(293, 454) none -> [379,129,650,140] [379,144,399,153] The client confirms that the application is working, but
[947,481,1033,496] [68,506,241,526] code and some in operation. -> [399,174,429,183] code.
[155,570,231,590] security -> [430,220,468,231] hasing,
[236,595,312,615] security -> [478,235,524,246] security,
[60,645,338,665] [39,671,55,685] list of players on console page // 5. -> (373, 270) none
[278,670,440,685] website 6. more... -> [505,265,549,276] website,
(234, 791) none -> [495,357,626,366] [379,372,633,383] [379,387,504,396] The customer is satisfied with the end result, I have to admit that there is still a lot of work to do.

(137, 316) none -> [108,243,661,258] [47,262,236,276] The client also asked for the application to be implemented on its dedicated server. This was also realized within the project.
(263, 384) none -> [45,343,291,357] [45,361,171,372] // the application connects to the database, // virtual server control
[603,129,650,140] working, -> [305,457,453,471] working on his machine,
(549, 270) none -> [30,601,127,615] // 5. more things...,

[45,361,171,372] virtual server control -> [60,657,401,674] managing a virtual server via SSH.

————————

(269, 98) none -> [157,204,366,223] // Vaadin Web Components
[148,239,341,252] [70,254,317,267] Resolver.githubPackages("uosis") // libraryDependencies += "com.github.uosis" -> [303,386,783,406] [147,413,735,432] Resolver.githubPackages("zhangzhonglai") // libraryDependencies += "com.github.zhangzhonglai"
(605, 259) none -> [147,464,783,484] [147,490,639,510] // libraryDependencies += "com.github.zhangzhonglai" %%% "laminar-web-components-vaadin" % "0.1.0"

————————

Work to be completed: What lines of the data contain the string "zhangzhonglai"? List them.

Output for this task:
[148,239,341,252] [70,254,317,267] Resolver.githubPackages("uosis") // libraryDependencies += "com.github.uosis" -> [303,386,783,406] [147,413,735,432] Resolver.githubPackages("zhangzhonglai") // libraryDependencies += "com.github.zhangzhonglai"
(605, 259) none -> [147,464,783,484] [147,490,639,510] // libraryDependencies += "com.github.zhangzhonglai" %%% "laminar-web-components-vaadin" % "0.1.0"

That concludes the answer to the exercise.